Blood Sugar is not your usual Hard Case Crime book. It is, for one, an original story, newly written and released, as opposed to the rare, out-of-print and/or long-lost novels that this venerable and indispensable imprint typically publishes. For another, it is not a crime novel, as that term is normally used in the literary world ... That said, Blood Sugar makes demands. It is told in a stream-of-consciousness fashion, and the stream is polluted ... It’s extremely gritty, and while there isn’t really any sex or violence, there is some cringe-inducing and unblinking focus on bodily fluids and functions that you won’t want to encounter while drinking or eating. There is, however, plenty of suspense of the will-they-or-won’t-they type, and the character development that Kraus whittles out of the vignettes ultimately elevates the book above the street-level situations it describes in nuanced detail before the reader is aware of it ... whatever difficulties one might have with the breathless narrative...are balanced by the short chapters and frequent chapter breaks. The cover art, courtesy of Paul Mann, features a fetching broom-riding witch and has absolutely nothing to do with the story, other than that both concern Halloween. It works for me.

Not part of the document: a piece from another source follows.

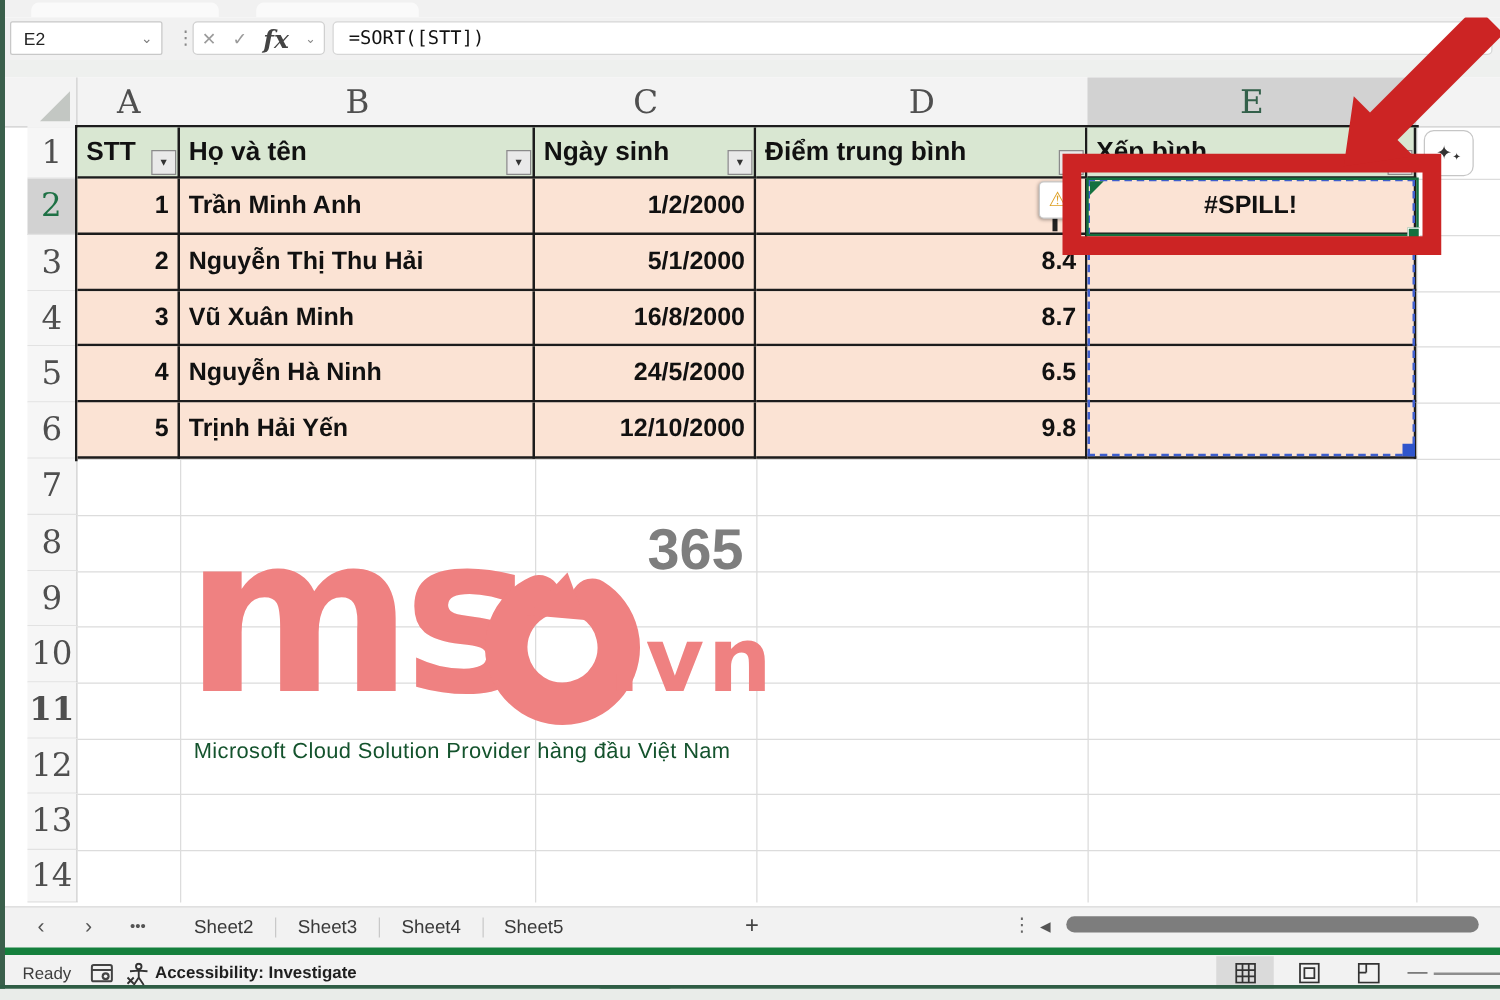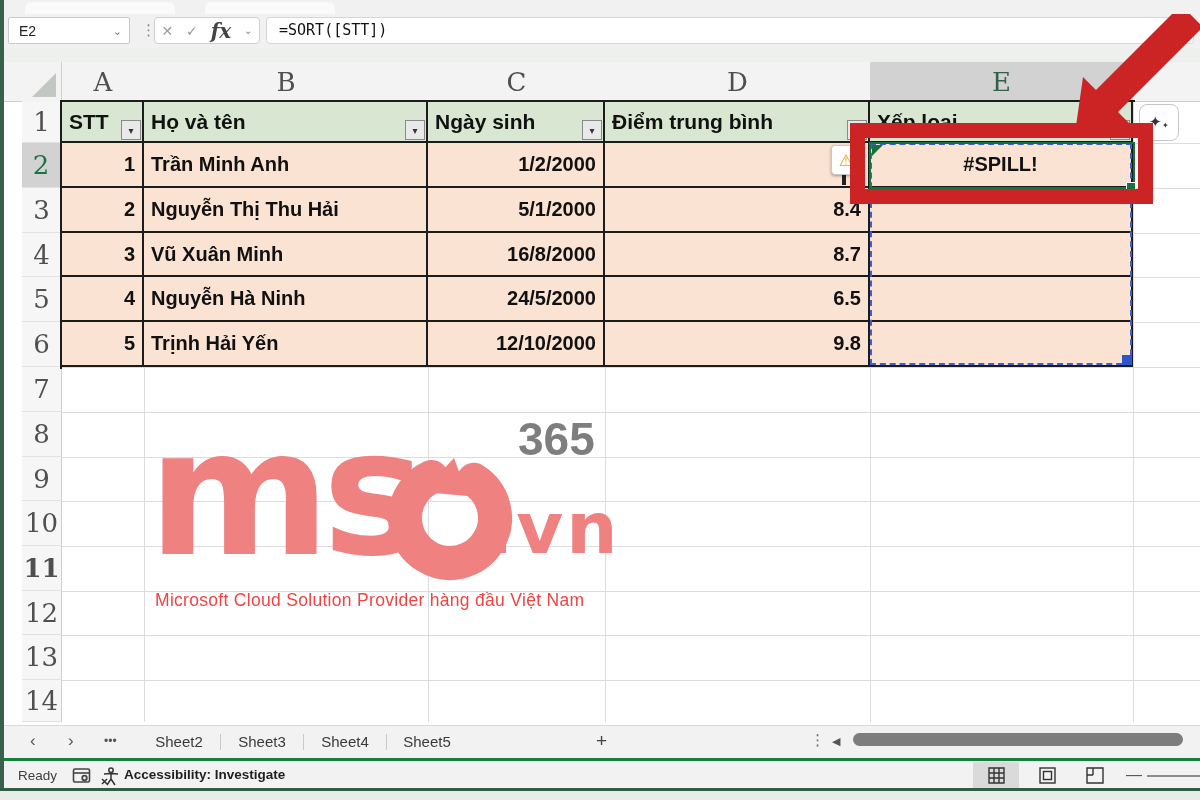"Xếp loại" div.c { text: loại -> bình }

...[a] meandering excursion into hoarder noir from Kraus ... Kraus makes an impassioned case for the value of family with his marginalized cast of characters, but the plot is one that could have worked just as effectively in short story form. The novel lives or dies by how a reader reacts to Jody’s point of view. As an entry in the literature of Halloween, this is much more icky than eerie.
While the grim circumstances of these kids’ lives are truly heartbreaking, there are darkly comic moments and even a glimmer of hope in the finale; but these elements are weighed down by the book’s sheer amount of squalor, made all the more disturbing because the main characters are children. Will Jody stop Robbie? Will readers overcome their roiling stomachs enough to care?
Whether you love or hate this nihilistic little oddity, you probably won’t forget it.